ACTIVITY: Restate every record that follows, keeping it exact.

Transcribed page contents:
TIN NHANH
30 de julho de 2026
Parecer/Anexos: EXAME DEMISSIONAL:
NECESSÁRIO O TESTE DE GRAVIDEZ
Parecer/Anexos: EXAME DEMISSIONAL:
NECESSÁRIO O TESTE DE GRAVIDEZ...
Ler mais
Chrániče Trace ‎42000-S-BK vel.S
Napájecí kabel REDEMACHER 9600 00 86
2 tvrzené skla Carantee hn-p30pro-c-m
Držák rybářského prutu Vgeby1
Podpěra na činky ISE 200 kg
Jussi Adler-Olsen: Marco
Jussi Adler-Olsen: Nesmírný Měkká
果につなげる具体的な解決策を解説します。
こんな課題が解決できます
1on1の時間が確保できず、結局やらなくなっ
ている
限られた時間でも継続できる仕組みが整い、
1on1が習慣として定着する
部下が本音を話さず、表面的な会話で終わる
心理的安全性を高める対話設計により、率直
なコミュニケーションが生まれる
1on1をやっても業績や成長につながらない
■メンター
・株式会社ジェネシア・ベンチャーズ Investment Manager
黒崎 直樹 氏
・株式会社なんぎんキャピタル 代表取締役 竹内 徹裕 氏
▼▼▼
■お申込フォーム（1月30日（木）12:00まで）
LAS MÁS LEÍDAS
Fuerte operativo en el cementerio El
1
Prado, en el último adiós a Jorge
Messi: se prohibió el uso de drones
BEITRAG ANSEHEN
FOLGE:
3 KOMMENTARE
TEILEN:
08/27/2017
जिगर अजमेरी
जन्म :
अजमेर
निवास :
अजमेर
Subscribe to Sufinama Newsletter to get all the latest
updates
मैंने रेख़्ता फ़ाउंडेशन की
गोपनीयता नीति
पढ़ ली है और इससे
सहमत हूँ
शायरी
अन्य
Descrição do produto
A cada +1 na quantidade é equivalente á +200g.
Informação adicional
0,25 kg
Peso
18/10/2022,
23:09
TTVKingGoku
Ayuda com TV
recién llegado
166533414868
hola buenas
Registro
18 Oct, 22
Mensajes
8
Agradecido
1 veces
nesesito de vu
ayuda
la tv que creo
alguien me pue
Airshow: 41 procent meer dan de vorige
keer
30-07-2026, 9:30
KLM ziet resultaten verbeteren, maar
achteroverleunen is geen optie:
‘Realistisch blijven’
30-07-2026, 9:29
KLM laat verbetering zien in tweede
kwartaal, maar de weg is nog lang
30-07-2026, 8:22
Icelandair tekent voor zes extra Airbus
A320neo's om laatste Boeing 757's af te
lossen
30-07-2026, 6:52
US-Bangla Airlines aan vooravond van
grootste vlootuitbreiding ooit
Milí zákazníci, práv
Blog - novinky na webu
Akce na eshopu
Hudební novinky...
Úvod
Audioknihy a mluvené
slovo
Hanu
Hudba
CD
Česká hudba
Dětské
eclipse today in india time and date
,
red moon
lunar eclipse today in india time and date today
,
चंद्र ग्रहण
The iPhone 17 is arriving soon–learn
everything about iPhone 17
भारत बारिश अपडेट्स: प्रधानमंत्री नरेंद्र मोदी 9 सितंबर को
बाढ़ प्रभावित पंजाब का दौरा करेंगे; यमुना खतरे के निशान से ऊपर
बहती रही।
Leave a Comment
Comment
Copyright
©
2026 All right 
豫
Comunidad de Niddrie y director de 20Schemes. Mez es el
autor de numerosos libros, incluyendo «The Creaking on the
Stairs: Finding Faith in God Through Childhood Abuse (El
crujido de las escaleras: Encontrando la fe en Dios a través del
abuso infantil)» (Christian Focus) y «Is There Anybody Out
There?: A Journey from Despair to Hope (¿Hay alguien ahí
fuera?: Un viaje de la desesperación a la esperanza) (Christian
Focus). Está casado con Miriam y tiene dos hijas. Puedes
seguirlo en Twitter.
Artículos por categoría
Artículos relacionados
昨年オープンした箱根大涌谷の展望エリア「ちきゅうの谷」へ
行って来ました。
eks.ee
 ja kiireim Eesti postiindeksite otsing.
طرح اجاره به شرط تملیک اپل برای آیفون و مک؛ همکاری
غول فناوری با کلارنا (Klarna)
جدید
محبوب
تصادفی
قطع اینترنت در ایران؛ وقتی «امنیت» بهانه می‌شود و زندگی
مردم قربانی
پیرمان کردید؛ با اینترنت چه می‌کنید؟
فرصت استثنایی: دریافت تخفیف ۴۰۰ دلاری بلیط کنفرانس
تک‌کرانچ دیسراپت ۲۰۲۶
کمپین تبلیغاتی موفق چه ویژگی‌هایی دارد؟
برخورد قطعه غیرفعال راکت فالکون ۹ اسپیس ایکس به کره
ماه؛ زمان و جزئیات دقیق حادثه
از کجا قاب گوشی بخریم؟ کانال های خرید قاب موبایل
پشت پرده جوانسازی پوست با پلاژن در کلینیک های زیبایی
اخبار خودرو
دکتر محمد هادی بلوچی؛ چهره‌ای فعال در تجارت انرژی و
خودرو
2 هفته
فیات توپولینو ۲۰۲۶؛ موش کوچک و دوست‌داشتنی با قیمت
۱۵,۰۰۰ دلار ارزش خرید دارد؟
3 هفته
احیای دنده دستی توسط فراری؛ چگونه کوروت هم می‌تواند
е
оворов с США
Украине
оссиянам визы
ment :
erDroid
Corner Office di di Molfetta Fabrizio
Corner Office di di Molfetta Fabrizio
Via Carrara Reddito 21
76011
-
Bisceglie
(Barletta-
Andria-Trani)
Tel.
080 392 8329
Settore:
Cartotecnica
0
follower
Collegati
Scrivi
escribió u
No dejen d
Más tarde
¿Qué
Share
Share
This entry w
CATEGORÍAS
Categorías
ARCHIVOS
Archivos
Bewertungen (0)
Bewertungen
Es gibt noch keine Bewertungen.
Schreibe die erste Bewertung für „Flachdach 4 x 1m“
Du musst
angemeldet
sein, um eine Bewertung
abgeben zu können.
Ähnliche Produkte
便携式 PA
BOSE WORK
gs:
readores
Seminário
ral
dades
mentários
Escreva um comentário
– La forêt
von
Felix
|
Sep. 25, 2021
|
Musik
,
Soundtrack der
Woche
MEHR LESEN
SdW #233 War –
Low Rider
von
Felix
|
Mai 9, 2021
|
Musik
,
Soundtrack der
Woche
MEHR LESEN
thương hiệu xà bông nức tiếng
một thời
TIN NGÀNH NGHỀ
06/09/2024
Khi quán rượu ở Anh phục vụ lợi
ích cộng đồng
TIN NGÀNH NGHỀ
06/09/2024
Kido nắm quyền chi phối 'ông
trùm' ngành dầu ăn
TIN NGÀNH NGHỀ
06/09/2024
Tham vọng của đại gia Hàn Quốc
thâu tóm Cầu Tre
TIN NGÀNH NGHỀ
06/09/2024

SOLVED PROBLEM:
TIN NHANH
30 de julho de 2026
Parecer/Anexos: EXAME DEMISSIONAL:
NECESSÁRIO O TESTE DE GRAVIDEZ
Parecer/Anexos: EXAME DEMISSIONAL:
NECESSÁRIO O TESTE DE GRAVIDEZ...
Ler mais
Chrániče Trace ‎42000-S-BK vel.S
Napájecí kabel REDEMACHER 9600 00 86
2 tvrzené skla Carantee hn-p30pro-c-m
Držák rybářského prutu Vgeby1
Podpěra na činky ISE 200 kg
Jussi Adler-Olsen: Marco
Jussi Adler-Olsen: Nesmírný Měkká
果につなげる具体的な解決策を解説します。
こんな課題が解決できます
1on1の時間が確保できず、結局やらなくなっ
ている
限られた時間でも継続できる仕組みが整い、
1on1が習慣として定着する
部下が本音を話さず、表面的な会話で終わる
心理的安全性を高める対話設計により、率直
なコミュニケーションが生まれる
1on1をやっても業績や成長につながらない
■メンター
・株式会社ジェネシア・ベンチャーズ Investment Manager
黒崎 直樹 氏
・株式会社なんぎんキャピタル 代表取締役 竹内 徹裕 氏
▼▼▼
■お申込フォーム（1月30日（木）12:00まで）
LAS MÁS LEÍDAS
Fuerte operativo en el cementerio El
1
Prado, en el último adiós a Jorge
Messi: se prohibió el uso de drones
BEITRAG ANSEHEN
FOLGE:
3 KOMMENTARE
TEILEN:
08/27/2017
जिगर अजमेरी
जन्म :
अजमेर
निवास :
अजमेर
Subscribe to Sufinama Newsletter to get all the latest
updates
मैंने रेख़्ता फ़ाउंडेशन की
गोपनीयता नीति
पढ़ ली है और इससे
सहमत हूँ
शायरी
अन्य
Descrição do produto
A cada +1 na quantidade é equivalente á +200g.
Informação adicional
0,25 kg
Peso
18/10/2022,
23:09
TTVKingGoku
Ayuda com TV
recién llegado
166533414868
hola buenas
Registro
18 Oct, 22
Mensajes
8
Agradecido
1 veces
nesesito de vu
ayuda
la tv que creo
alguien me pue
Airshow: 41 procent meer dan de vorige
keer
30-07-2026, 9:30
KLM ziet resultaten verbeteren, maar
achteroverleunen is geen optie:
‘Realistisch blijven’
30-07-2026, 9:29
KLM laat verbetering zien in tweede
kwartaal, maar de weg is nog lang
30-07-2026, 8:22
Icelandair tekent voor zes extra Airbus
A320neo's om laatste Boeing 757's af te
lossen
30-07-2026, 6:52
US-Bangla Airlines aan vooravond van
grootste vlootuitbreiding ooit
Milí zákazníci, práv
Blog - novinky na webu
Akce na eshopu
Hudební novinky...
Úvod
Audioknihy a mluvené
slovo
Hanu
Hudba
CD
Česká hudba
Dětské
eclipse today in india time and date
,
red moon
lunar eclipse today in india time and date today
,
चंद्र ग्रहण
The iPhone 17 is arriving soon–learn
everything about iPhone 17
भारत बारिश अपडेट्स: प्रधानमंत्री नरेंद्र मोदी 9 सितंबर को
बाढ़ प्रभावित पंजाब का दौरा करेंगे; यमुना खतरे के निशान से ऊपर
बहती रही।
Leave a Comment
Comment
Copyright
©
2026 All right 
豫
Comunidad de Niddrie y director de 20Schemes. Mez es el
autor de numerosos libros, incluyendo «The Creaking on the
Stairs: Finding Faith in God Through Childhood Abuse (El
crujido de las escaleras: Encontrando la fe en Dios a través del
abuso infantil)» (Christian Focus) y «Is There Anybody Out
There?: A Journey from Despair to Hope (¿Hay alguien ahí
fuera?: Un viaje de la desesperación a la esperanza) (Christian
Focus). Está casado con Miriam y tiene dos hijas. Puedes
seguirlo en Twitter.
Artículos por categoría
Artículos relacionados
昨年オープンした箱根大涌谷の展望エリア「ちきゅうの谷」へ
行って来ました。
eks.ee
 ja kiireim Eesti postiindeksite otsing.
طرح اجاره به شرط تملیک اپل برای آیفون و مک؛ همکاری
غول فناوری با کلارنا (Klarna)
جدید
محبوب
تصادفی
قطع اینترنت در ایران؛ وقتی «امنیت» بهانه می‌شود و زندگی
مردم قربانی
پیرمان کردید؛ با اینترنت چه می‌کنید؟
فرصت استثنایی: دریافت تخفیف ۴۰۰ دلاری بلیط کنفرانس
تک‌کرانچ دیسراپت ۲۰۲۶
کمپین تبلیغاتی موفق چه ویژگی‌هایی دارد؟
برخورد قطعه غیرفعال راکت فالکون ۹ اسپیس ایکس به کره
ماه؛ زمان و جزئیات دقیق حادثه
از کجا قاب گوشی بخریم؟ کانال های خرید قاب موبایل
پشت پرده جوانسازی پوست با پلاژن در کلینیک های زیبایی
اخبار خودرو
دکتر محمد هادی بلوچی؛ چهره‌ای فعال در تجارت انرژی و
خودرو
2 هفته
فیات توپولینو ۲۰۲۶؛ موش کوچک و دوست‌داشتنی با قیمت
۱۵,۰۰۰ دلار ارزش خرید دارد؟
3 هفته
احیای دنده دستی توسط فراری؛ چگونه کوروت هم می‌تواند
е
оворов с США
Украине
оссиянам визы
ment :
erDroid
Corner Office di di Molfetta Fabrizio
Corner Office di di Molfetta Fabrizio
Via Carrara Reddito 21
76011
-
Bisceglie
(Barletta-
Andria-Trani)
Tel.
080 392 8329
Settore:
Cartotecnica
0
follower
Collegati
Scrivi
escribió u
No dejen d
Más tarde
¿Qué
Share
Share
This entry w
CATEGORÍAS
Categorías
ARCHIVOS
Archivos
Bewertungen (0)
Bewertungen
Es gibt noch keine Bewertungen.
Schreibe die erste Bewertung für „Flachdach 4 x 1m“
Du musst
angemeldet
sein, um eine Bewertung
abgeben zu können.
Ähnliche Produkte
便携式 PA
BOSE WORK
gs:
readores
Seminário
ral
dades
mentários
Escreva um comentário
– La forêt
von
Felix
|
Sep. 25, 2021
|
Musik
,
Soundtrack der
Woche
MEHR LESEN
SdW #233 War –
Low Rider
von
Felix
|
Mai 9, 2021
|
Musik
,
Soundtrack der
Woche
MEHR LESEN
thương hiệu xà bông nức tiếng
một thời
TIN NGÀNH NGHỀ
06/09/2024
Khi quán rượu ở Anh phục vụ lợi
ích cộng đồng
TIN NGÀNH NGHỀ
06/09/2024
Kido nắm quyền chi phối 'ông
trùm' ngành dầu ăn
TIN NGÀNH NGHỀ
06/09/2024
Tham vọng của đại gia Hàn Quốc
thâu tóm Cầu Tre
TIN NGÀNH NGHỀ
06/09/2024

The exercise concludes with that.